━━━━━ Provided entries ━━━━━

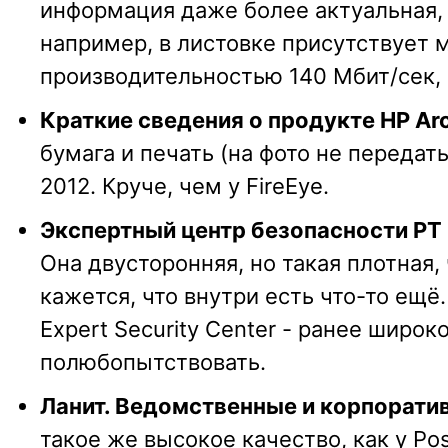
информация даже более актуальная,
например, в листовке присутствует м
производительностью 140 Мбит/сек, 
Краткие сведения о продукте HP Arc
бумага и печать (на фото не передать
2012. Круче, чем у FireEye.
Экспертный центр безопасности PT
Она двусторонняя, но такая плотная,
кажется, что внутри есть что-то ещё. 
Expert Security Center - ранее шир
полюбопытствовать.
Ланит. Ведомственные и корпорат
такое же высокое качество, как у Pos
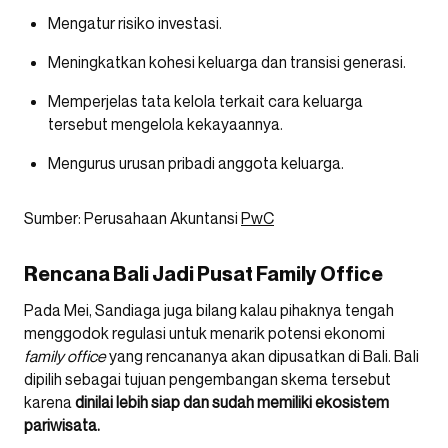
Mengatur risiko investasi.
Meningkatkan kohesi keluarga dan transisi generasi.
Memperjelas tata kelola terkait cara keluarga
tersebut mengelola kekayaannya.
Mengurus urusan pribadi anggota keluarga.
Sumber: Perusahaan Akuntansi
PwC
Rencana Bali Jadi Pusat Family Office
Pada Mei, Sandiaga juga bilang kalau pihaknya tengah
menggodok regulasi untuk menarik potensi ekonomi
family office
yang rencananya akan dipusatkan di Bali. Bali
dipilih sebagai tujuan pengembangan skema tersebut
karena
dinilai lebih siap dan sudah memiliki ekosistem
pariwisata.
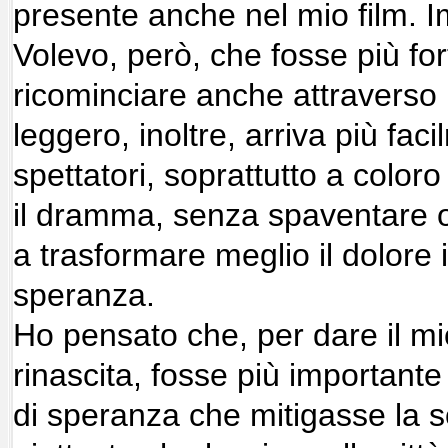
presente anche nel mio film. I
Volevo, però, che fosse più fort
ricominciare anche attraverso u
leggero, inoltre, arriva più fac
spettatori, soprattutto a colo
il dramma, senza spaventare o 
a trasformare meglio il dolor
speranza.
Ho pensato che, per dare il mio
rinascita, fosse più important
di speranza che mitigasse la s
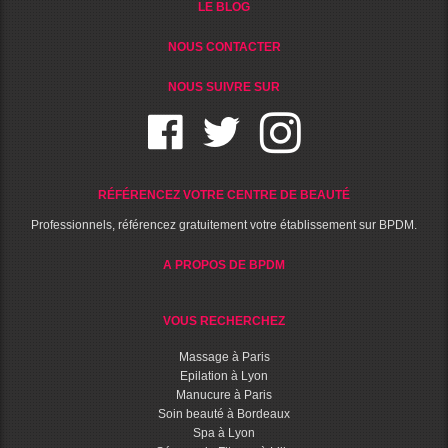
LE BLOG
NOUS CONTACTER
NOUS SUIVRE SUR
RÉFÉRENCEZ VOTRE CENTRE DE BEAUTÉ
Professionnels, référencez gratuitement votre établissement sur BPDM.
A PROPOS DE BPDM
VOUS RECHERCHEZ
Massage à Paris
Epilation à Lyon
Manucure à Paris
Soin beauté à Bordeaux
Spa à Lyon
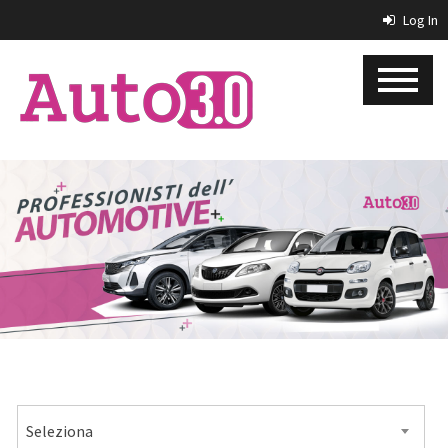
Log In
MARCA
Seleziona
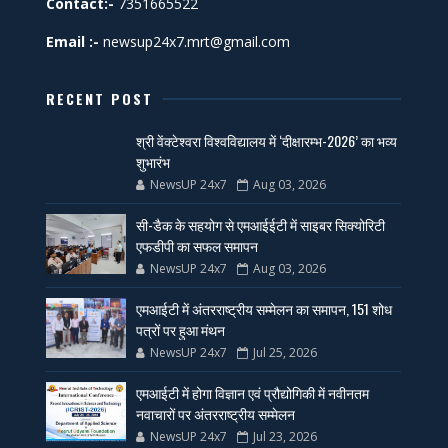
Contact:-
7351665522
Email :-
newsup24x7.mrt@gmail.com
RECENT POST
श्री वेंक्टेश्वरा विश्वविद्यालय में ‘दीक्षारम्भ-2026’ का भव्य
शुभारंभ
NewsUP 24x7
Aug 03, 2026
सी-डैक के सहयोग से एमआईईटी में साइबर सिक्योरिटी
एफडीपी का सफल समापन
NewsUP 24x7
Aug 03, 2026
एमआईटी में अंतरराष्ट्रीय सम्मेलन का समापन, 151 शोध
पत्रों पर हुआ मंथन
NewsUP 24x7
Jul 25, 2026
एमआईटी में होगा विज्ञान एवं प्रौद्योगिकी में नवीनतम
नवाचारों पर अंतरराष्ट्रीय सम्मेलन
NewsUP 24x7
Jul 23, 2026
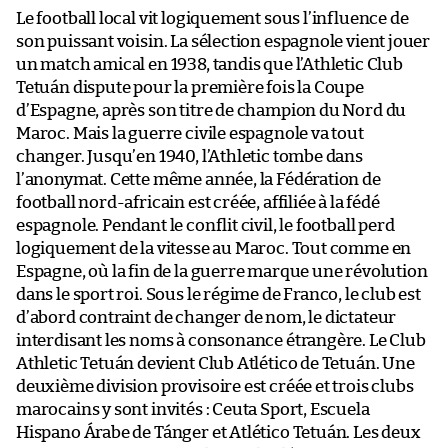
Le football local vit logiquement sous l’influence de
son puissant voisin. La sélection espagnole vient jouer
un match amical en 1938, tandis que l’Athletic Club
Tetuán dispute pour la première fois la Coupe
d’Espagne, après son titre de champion du Nord du
Maroc. Mais la guerre civile espagnole va tout
changer. Jusqu’en 1940, l’Athletic tombe dans
l’anonymat. Cette même année, la Fédération de
football nord-africain est créée, affiliée à la fédé
espagnole. Pendant le conflit civil, le football perd
logiquement de la vitesse au Maroc. Tout comme en
Espagne, où la fin de la guerre marque une révolution
dans le sport roi. Sous le régime de Franco, le club est
d’abord contraint de changer de nom, le dictateur
interdisant les noms à consonance étrangère. Le Club
Athletic Tetuán devient Club Atlético de Tetuán. Une
deuxième division provisoire est créée et trois clubs
marocains y sont invités : Ceuta Sport, Escuela
Hispano Árabe de Tánger et Atlético Tetuán. Les deux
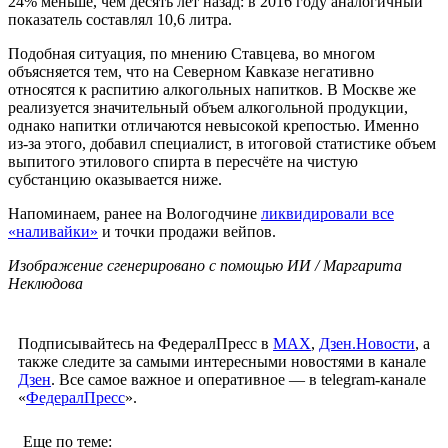
24% меньше, чем десять лет назад: в 2016 году аналогичный
показатель составлял 10,6 литра.
Подобная ситуация, по мнению Ставцева, во многом
объясняется тем, что на Северном Кавказе негативно
относятся к распитию алкогольных напитков. В Москве же
реализуется значительный объем алкогольной продукции,
однако напитки отличаются невысокой крепостью. Именно
из-за этого, добавил специалист, в итоговой статистике объем
выпитого этилового спирта в пересчёте на чистую
субстанцию оказывается ниже.
Напоминаем, ранее на Вологодчине
ликвидировали все
«наливайки»
и точки продажи вейпов.
Изображение сгенерировано с помощью ИИ / Маргарита
Неклюдова
Подписывайтесь на ФедералПресс в
МАХ
,
Дзен.Новости
, а
также следите за самыми интересными новостями в канале
Дзен
. Все самое важное и оперативное — в telegram-канале
«
ФедералПресс
».
Еще по теме:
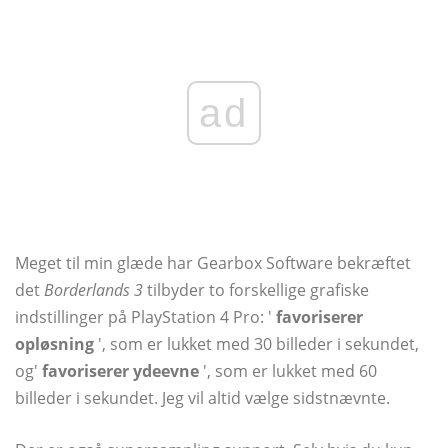
ad
Meget til min glæde har Gearbox Software bekræftet
det
Borderlands 3
tilbyder to forskellige grafiske
indstillinger på PlayStation 4 Pro: '
favoriserer
opløsning
', som er lukket med 30 billeder i sekundet,
og'
favoriserer ydeevne
', som er lukket med 60
billeder i sekundet. Jeg vil altid vælge sidstnævnte.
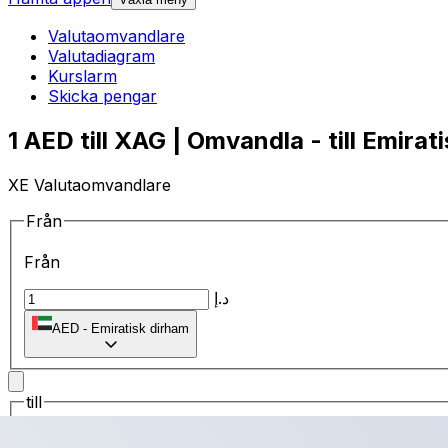
Valutaomvandlare
Valutadiagram
Kurslarm
Skicka pengar
1 AED till XAG | Omvandla - till Emirat
XE Valutaomvandlare
Från
Från
د.إ
AED
-
Emiratisk dirham
till
till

━━━━━

■ What this task involves
Among the records above, locate the line containing "Memperjelas tata kelola terkait cara keluarga" and the line containing "Jul 25, 2026", then transcribe exactly the lines starting at the first and ending at the second, with no pictures.

■ Answer to this problem
Memperjelas tata kelola terkait cara keluarga
tersebut mengelola kekayaannya.
Mengurus urusan pribadi anggota keluarga.
Sumber: Perusahaan Akuntansi
PwC
Rencana Bali Jadi Pusat Family Office
Pada Mei, Sandiaga juga bilang kalau pihaknya tengah
menggodok regulasi untuk menarik potensi ekonomi
family office
yang rencananya akan dipusatkan di Bali. Bali
dipilih sebagai tujuan pengembangan skema tersebut
karena
dinilai lebih siap dan sudah memiliki ekosistem
pariwisata.
presente anche nel mio film. I
Volevo, però, che fosse più fort
ricominciare anche attraverso u
leggero, inoltre, arriva più fac
spettatori, soprattutto a colo
il dramma, senza spaventare o 
a trasformare meglio il dolor
speranza.
Ho pensato che, per dare il mio
rinascita, fosse più important
di speranza che mitigasse la s
LE BLOG
NOUS CONTACTER
NOUS SUIVRE SUR
RÉFÉRENCEZ VOTRE CENTRE DE BEAUTÉ
Professionnels, référencez gratuitement votre établissement sur BPDM.
A PROPOS DE BPDM
VOUS RECHERCHEZ
Massage à Paris
Epilation à Lyon
Manucure à Paris
Soin beauté à Bordeaux
Spa à Lyon
Log In
MARCA
Seleziona
Contact:-
7351665522
Email :-
newsup24x7.mrt@gmail.com
RECENT POST
श्री वेंक्टेश्वरा विश्वविद्यालय में ‘दीक्षारम्भ-2026’ का भव्य
शुभारंभ
NewsUP 24x7
Aug 03, 2026
सी-डैक के सहयोग से एमआईईटी में साइबर सिक्योरिटी
एफडीपी का सफल समापन
NewsUP 24x7
Aug 03, 2026
एमआईटी में अंतरराष्ट्रीय सम्मेलन का समापन, 151 शोध
पत्रों पर हुआ मंथन
NewsUP 24x7
Jul 25, 2026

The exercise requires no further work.